Hochsauerlandkreis: Seit dem 11. Dezember hat es „Corona-Spaziergänge“ in Arnsberg , Brilon, Meschede und Winterberg mit 20 bis 120 Teilnehmern gegeben. Angemeldet waren sie laut Polizei allesamt nicht – entsprechend wird auch ermittelt. Allerdings seien sei friedlich und störungsfrei verlaufen.
Kreis Olpe: Hier gab es „Spaziergänge“ in Olpe, Attendorn und im Lennestädter Bereich. Die Anzahl der Teilnehmer variierte laut Polizei im zweistelligen Personenbereich. Angemeldet waren sie alle nicht. Die Polizei ermittelt nun nach den Organisatoren deshalb und hat auch Personalien von Teilnehmern als potenzielle Zeugen festgestellt.

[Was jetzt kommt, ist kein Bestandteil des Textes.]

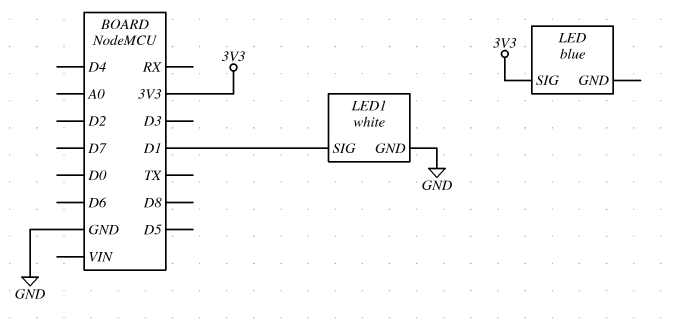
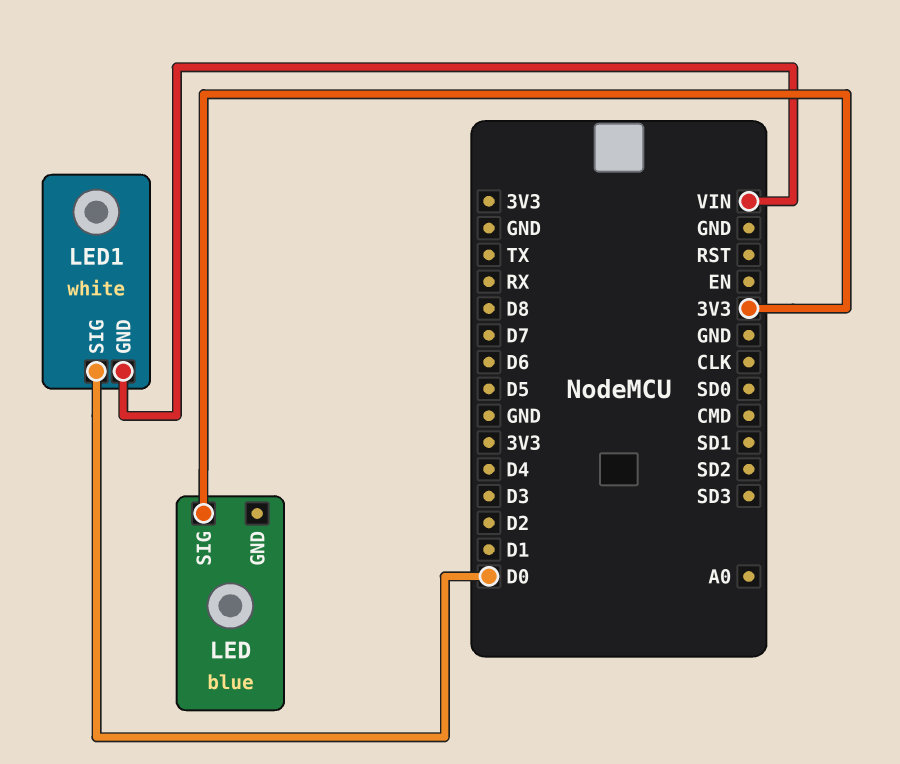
LED1 pin GND: GND -> VIN
LED1 pin SIG: D1 -> D0

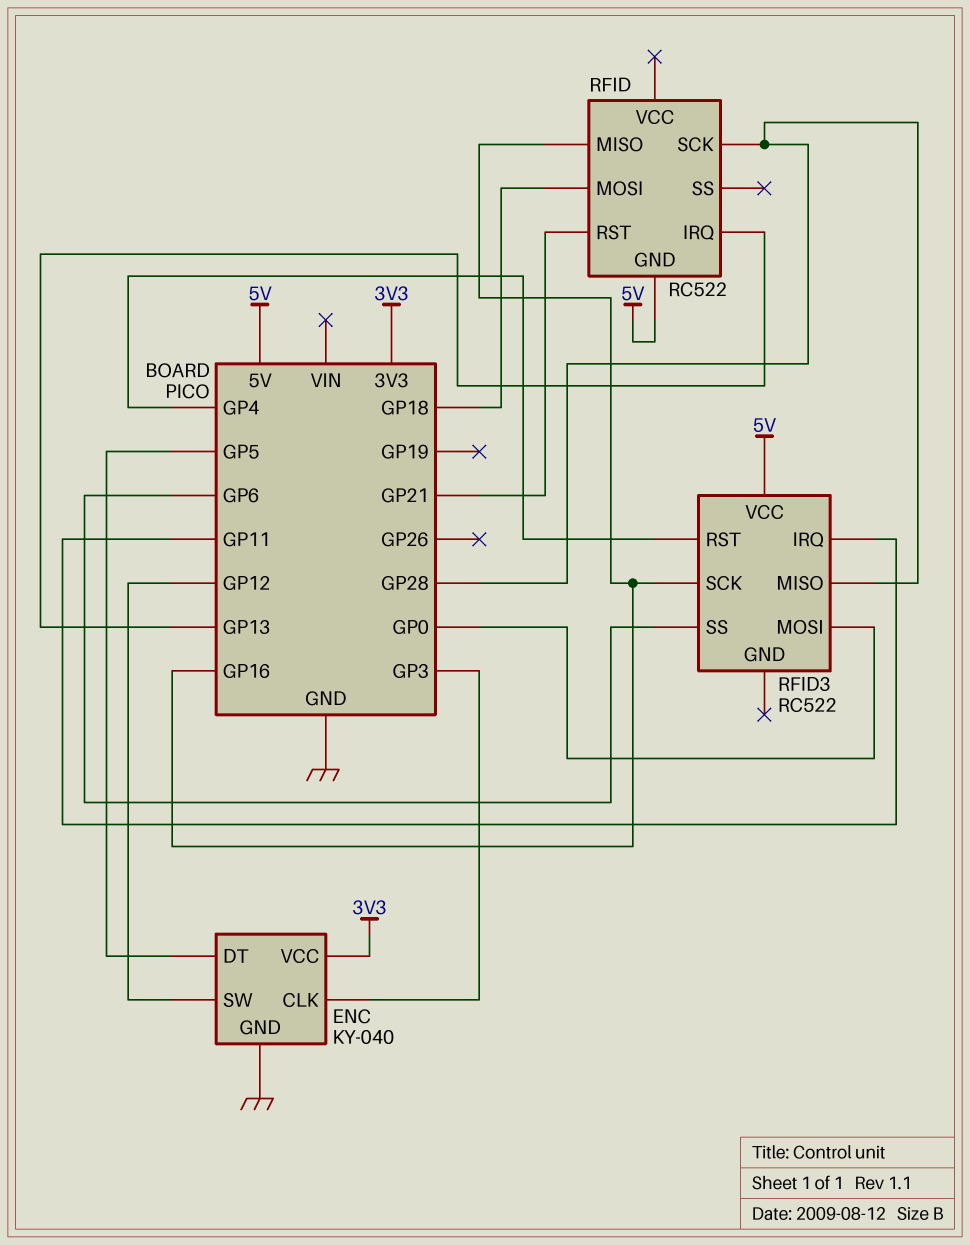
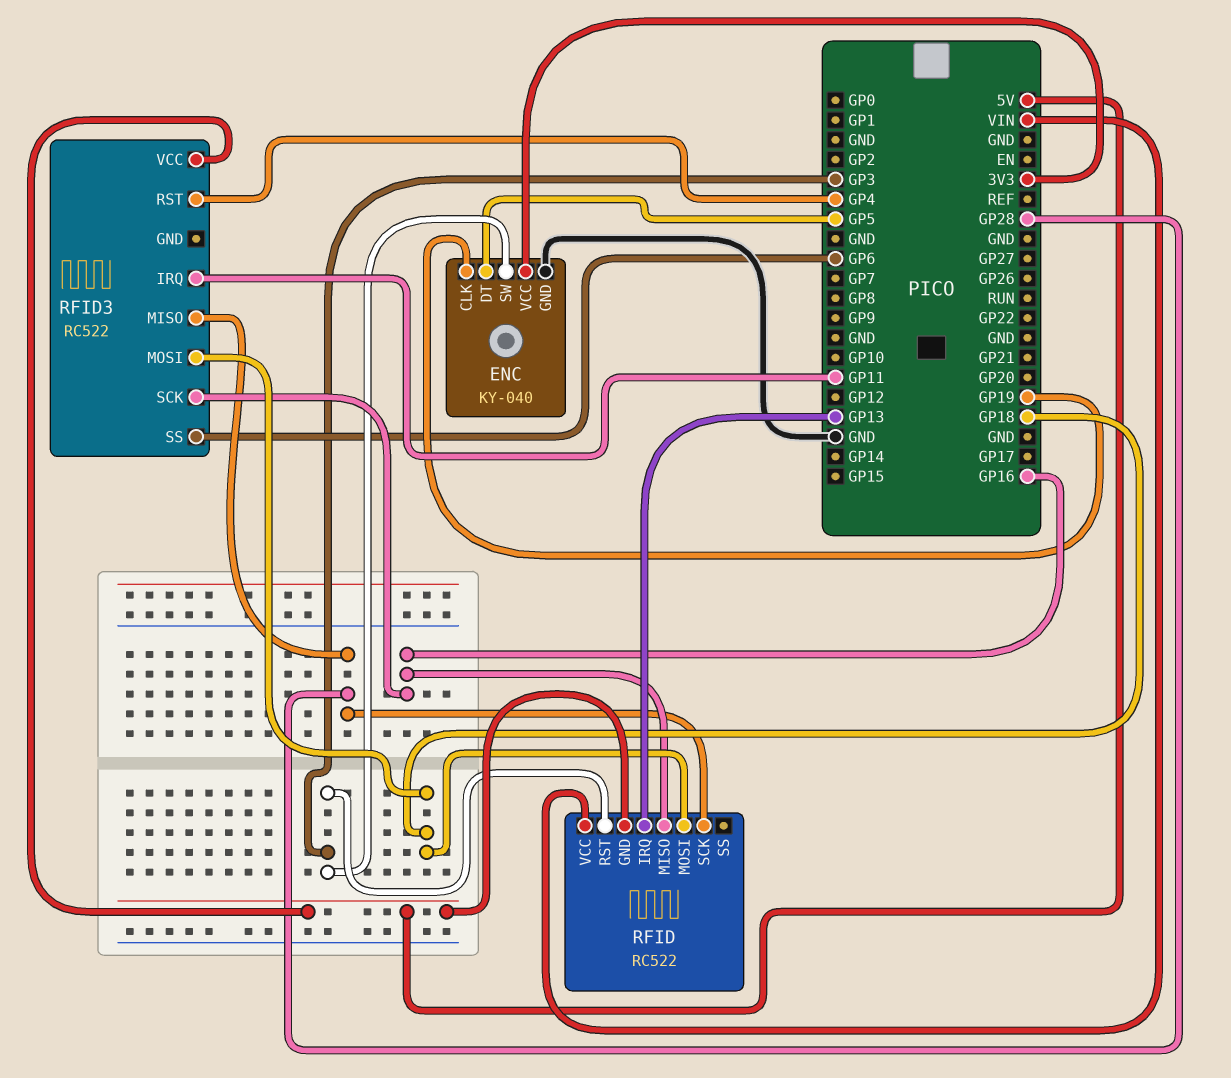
ENC pin CLK: GP3 -> GP19
ENC pin SW: GP12 -> GP3
RFID pin RST: GP21 -> GP3
RFID pin VCC: none -> VIN
RFID3 pin MOSI: GP0 -> GP18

>> HINTERGRUND: Mehrheit für Corona Maßnahmen
- Die Proteste gegen Corona-Maßnahmen sorgen immer wieder für öffentliches Aufsehen. Die überwiegende Mehrheit befürwortet die Maßnahmen allerdings – oder sie gehen ihnen nicht weit genug. Da hat zuletzt der NRW-Check gezeigt, eine repräsentative Forsa-Umfrage im Dezember, die unter anderem auch von der WESTFALENPOST in Auftrag gegeben wurde:
- 63 Prozent gehen die Maßnahmen nicht weit genug, 18 Prozent finden sie angemessen, nur 15 Prozent halten sie für zu weitgehend.
- 63 Prozent halten auch einen harten Lockdown für richtig, sollten die Infektionszahlen drastisch steigen, 32 Prozent finden das falsch.
- 73 Prozent befürworten eine allgemeine Impfpflicht, 24 Prozent lehnen sie ab.
- Info: Die an 100 Prozent fehlenden Angaben entfallen auf „keine Angabe/weiß ich nicht“.